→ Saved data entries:
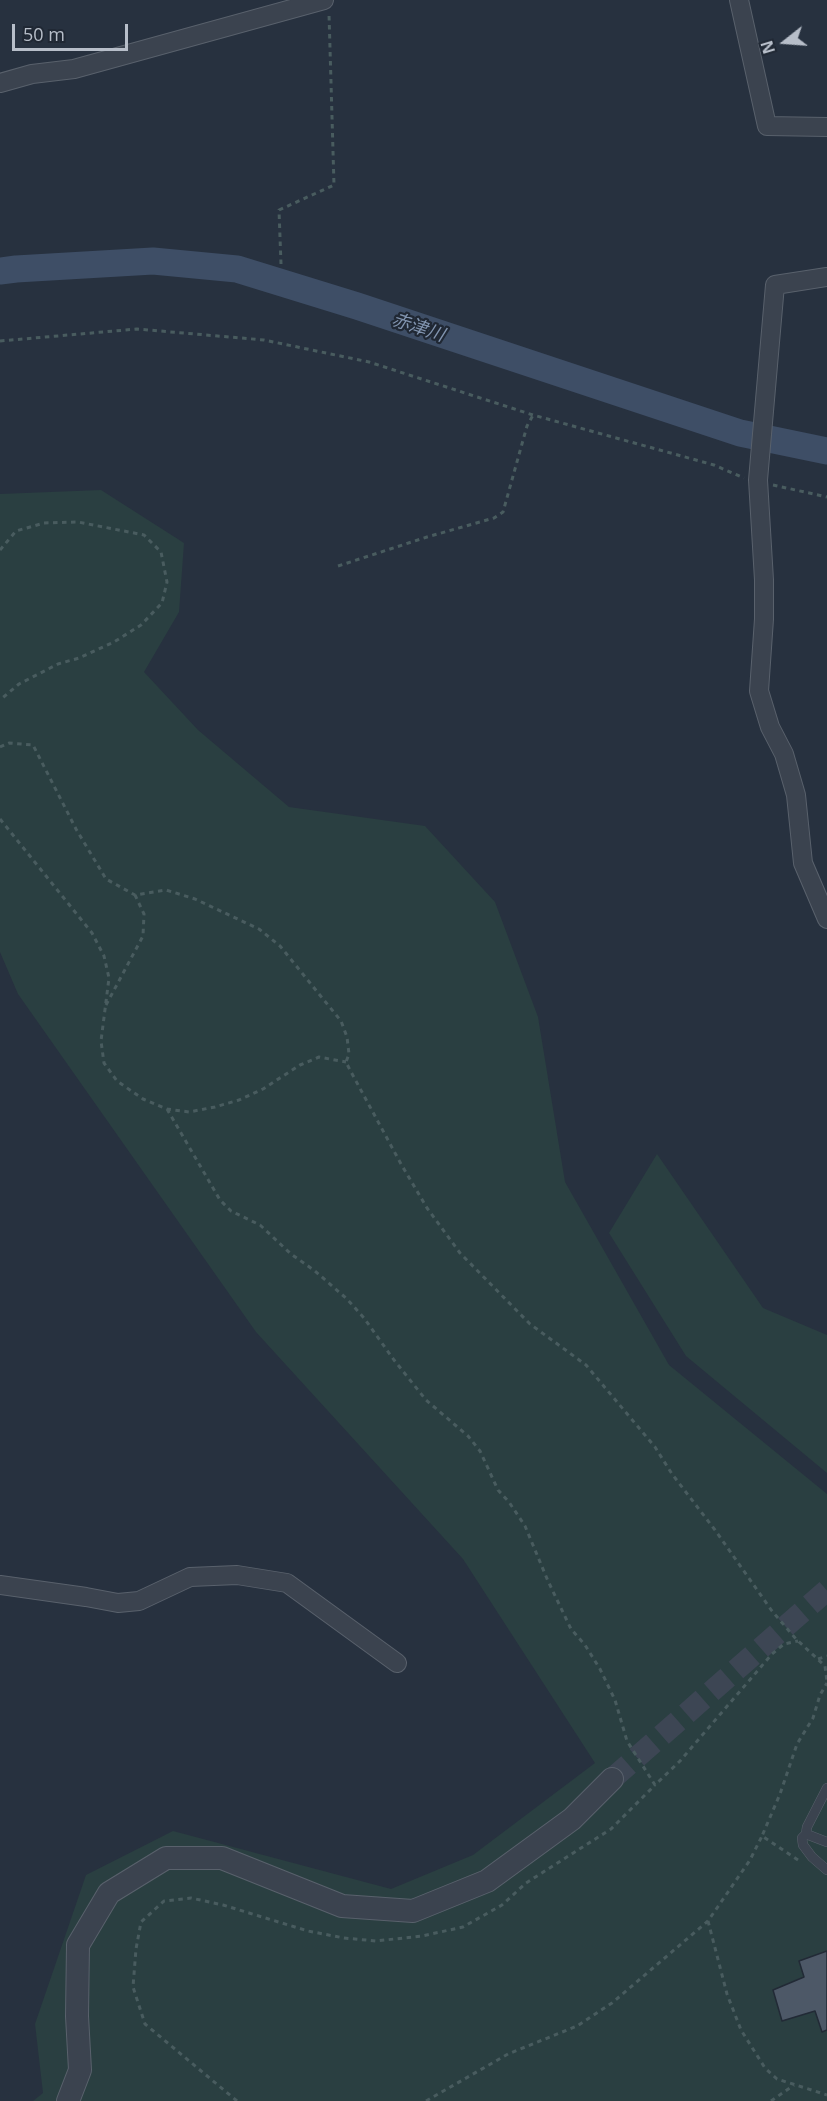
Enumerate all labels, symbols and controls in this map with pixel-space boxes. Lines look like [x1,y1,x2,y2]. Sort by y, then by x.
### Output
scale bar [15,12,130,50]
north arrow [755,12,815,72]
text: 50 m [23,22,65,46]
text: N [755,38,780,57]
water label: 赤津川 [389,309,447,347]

→ Instructions to follow:
Nothing but the records above, retyped exactly and stripped of images, should appear in the answer.

→ Result of the task:
Enumerate all labels, symbols and controls in this map with pixel-space boxes. Lines look like [x1,y1,x2,y2]. Sort by y, then by x.
### Output
scale bar [15,12,130,50]
north arrow [755,12,815,72]
text: 50 m [23,22,65,46]
text: N [755,38,780,57]
water label: 赤津川 [389,309,447,347]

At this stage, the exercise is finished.